Artist Vicky Brago-Mitchell melds a diversity of culture and thought into her series of fractal artwork. The work is empowered by both technology and formal insight. Using high-end graphics software and digital printing, she produces works that embody great precision, scale and abstraction. The fractal patterns found in her work are based on mathematical structures found in nature. Nautilus shapes, patterning, and symmetry are created with a digital finesse, but demonstrate artistic improvisation as well.
Autumn Song is set in deep blue hues with turquoise highlights. One may find green leaf patterns that
appear to sweep from the ground upward to the sky. There is a great sense of motion, energy, and non-convention to the artwork. Because the history of her medium, digital art, is fairly new, Brago-Mitchell's work may be considered in a broader context in relation not only to other art history, but the translation of philosophy
and culture into purely optic (or plastic, in the Bauhaus sense of the word) means. Her illusionism is a not wholly historical yet redemptive look into the dictates of contemporary spatial boundaries. Autumn Song is refreshingly free of cultural or political narrative. In the place of self and politics, she structures space from mathematical equations and digital color.

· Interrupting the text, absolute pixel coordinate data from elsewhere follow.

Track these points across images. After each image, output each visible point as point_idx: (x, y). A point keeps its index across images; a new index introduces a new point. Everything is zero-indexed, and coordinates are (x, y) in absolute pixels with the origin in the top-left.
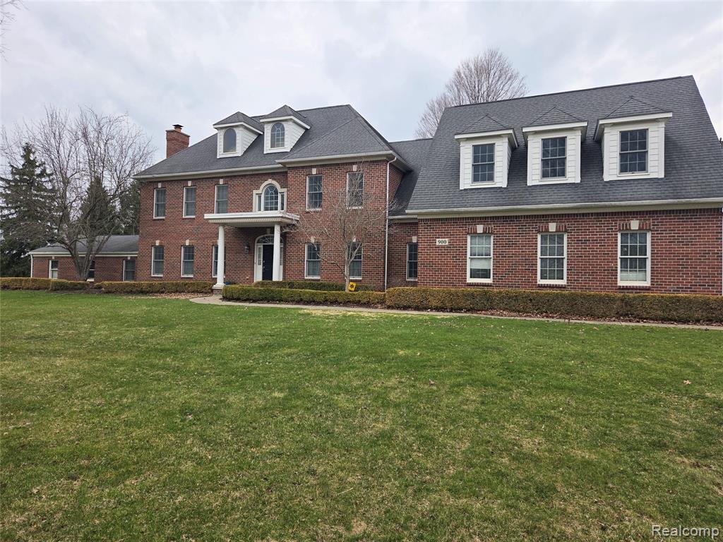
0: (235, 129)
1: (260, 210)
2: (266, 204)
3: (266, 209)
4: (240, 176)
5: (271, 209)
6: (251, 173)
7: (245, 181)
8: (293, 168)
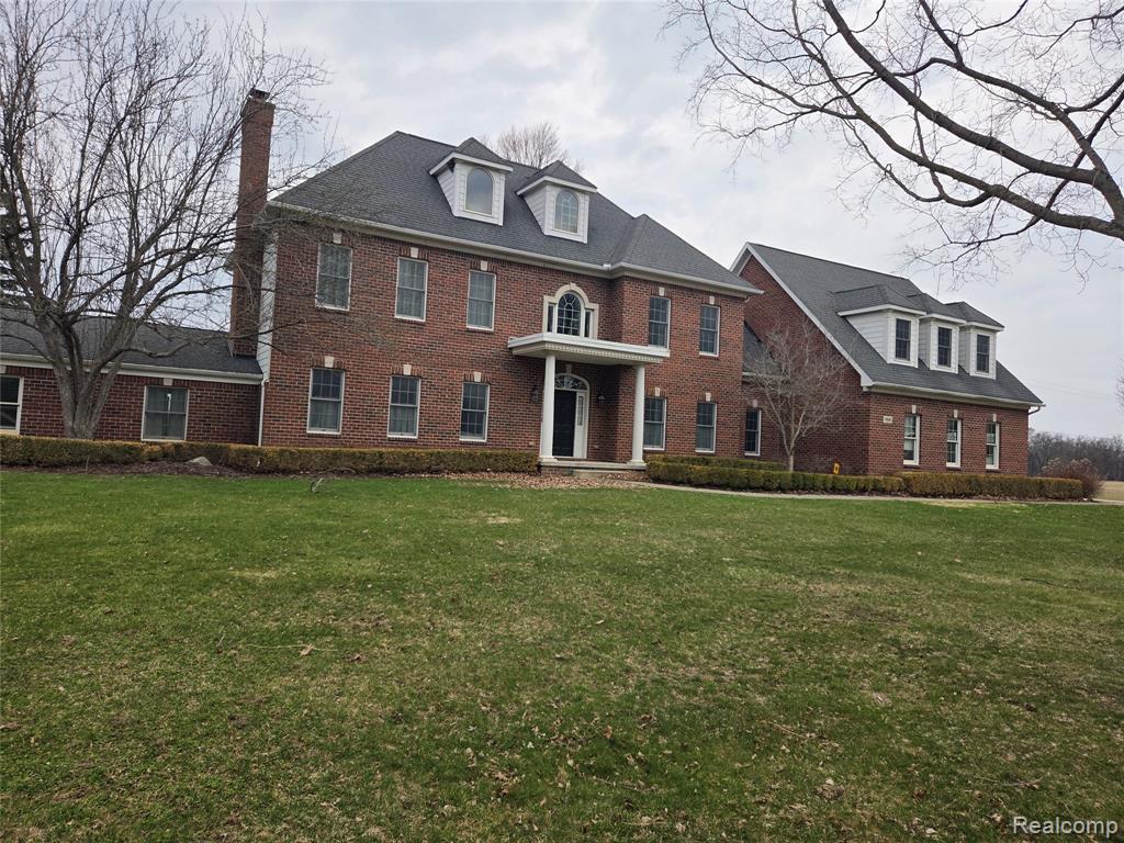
0: (493, 174)
1: (549, 330)
2: (560, 322)
3: (560, 331)
4: (519, 264)
5: (567, 332)
6: (541, 265)
7: (531, 276)
8: (633, 279)
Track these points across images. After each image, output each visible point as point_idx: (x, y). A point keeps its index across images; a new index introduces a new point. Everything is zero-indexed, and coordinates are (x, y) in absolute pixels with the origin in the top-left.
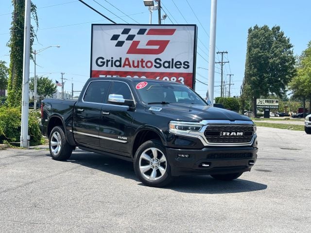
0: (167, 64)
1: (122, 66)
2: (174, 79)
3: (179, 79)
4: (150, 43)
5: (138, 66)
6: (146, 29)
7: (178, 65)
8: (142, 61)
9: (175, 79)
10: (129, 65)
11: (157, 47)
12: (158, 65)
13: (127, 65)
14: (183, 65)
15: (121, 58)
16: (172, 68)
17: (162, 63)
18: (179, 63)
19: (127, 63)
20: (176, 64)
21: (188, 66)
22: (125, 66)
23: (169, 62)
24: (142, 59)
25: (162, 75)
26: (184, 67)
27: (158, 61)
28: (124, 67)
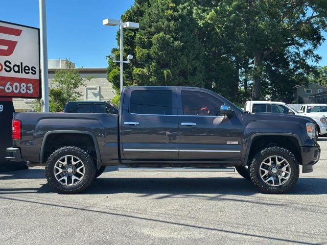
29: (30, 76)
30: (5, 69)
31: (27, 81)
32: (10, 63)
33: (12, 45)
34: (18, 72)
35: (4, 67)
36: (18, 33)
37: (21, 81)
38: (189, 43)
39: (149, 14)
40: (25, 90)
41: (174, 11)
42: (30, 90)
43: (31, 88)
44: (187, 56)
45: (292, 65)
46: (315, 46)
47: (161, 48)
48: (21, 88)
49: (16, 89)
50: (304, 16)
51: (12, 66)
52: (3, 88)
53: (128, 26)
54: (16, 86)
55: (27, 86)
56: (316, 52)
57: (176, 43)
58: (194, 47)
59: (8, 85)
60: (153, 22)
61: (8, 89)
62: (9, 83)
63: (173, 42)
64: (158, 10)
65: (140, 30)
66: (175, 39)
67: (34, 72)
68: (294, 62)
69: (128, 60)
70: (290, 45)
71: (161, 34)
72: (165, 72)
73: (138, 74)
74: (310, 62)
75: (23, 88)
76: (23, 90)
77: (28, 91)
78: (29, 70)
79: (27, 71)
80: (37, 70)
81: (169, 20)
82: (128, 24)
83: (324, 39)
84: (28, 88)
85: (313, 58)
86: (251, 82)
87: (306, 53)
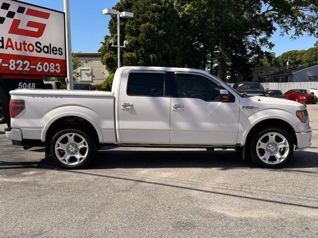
0: (46, 49)
1: (5, 47)
2: (52, 65)
3: (56, 65)
4: (30, 24)
5: (20, 49)
6: (25, 8)
7: (55, 51)
8: (24, 44)
9: (54, 65)
10: (12, 46)
11: (36, 30)
12: (39, 50)
13: (10, 47)
14: (58, 52)
15: (3, 38)
16: (51, 53)
17: (42, 48)
18: (55, 49)
19: (10, 44)
20: (53, 50)
21: (62, 53)
22: (8, 48)
23: (47, 47)
24: (24, 41)
25: (43, 60)
26: (59, 53)
27: (38, 45)
28: (6, 48)
29: (57, 57)
30: (36, 50)
31: (55, 61)
32: (40, 44)
33: (42, 27)
34: (47, 52)
35: (35, 48)
36: (46, 16)
37: (50, 61)
38: (171, 32)
39: (136, 6)
40: (54, 69)
41: (158, 4)
42: (58, 70)
43: (58, 68)
44: (170, 43)
45: (249, 51)
46: (269, 35)
47: (148, 36)
48: (50, 67)
49: (46, 68)
50: (259, 12)
51: (42, 47)
52: (34, 67)
53: (124, 15)
54: (46, 66)
55: (55, 65)
56: (270, 40)
57: (161, 32)
58: (175, 35)
59: (39, 65)
60: (140, 13)
61: (39, 68)
62: (40, 63)
63: (157, 31)
64: (145, 3)
65: (128, 20)
66: (159, 28)
67: (60, 53)
68: (251, 48)
69: (124, 45)
70: (250, 34)
71: (148, 24)
72: (151, 56)
73: (128, 57)
74: (264, 49)
75: (52, 67)
76: (52, 69)
77: (56, 70)
78: (56, 51)
79: (55, 52)
80: (63, 51)
81: (154, 12)
82: (124, 14)
83: (275, 29)
84: (56, 68)
85: (267, 45)
86: (216, 65)
87: (261, 41)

Primary 3 further explores the relationship of repetition units in the digital world to those in the physical world. With a myriad of gradient half-tone-like dots she creates what appears as a cosmic system of matter and attraction. Fiery reds and oranges share a figure ground relationship with a piercing blue ground. Brago-Mitchell's work is multi-layered and exhibits similar marks of process as could be found in physical painting. She reworks the images until the entire space is charged with a dazzling visual push pull.
Brago-Mitchell's influences are broad.
After graduating from Stanford University, she lived in Japan and worked as a translator and photographer. After settling back in the United States, she married classical music composer John Mitchell. Currently, she lives and works in Los Angeles.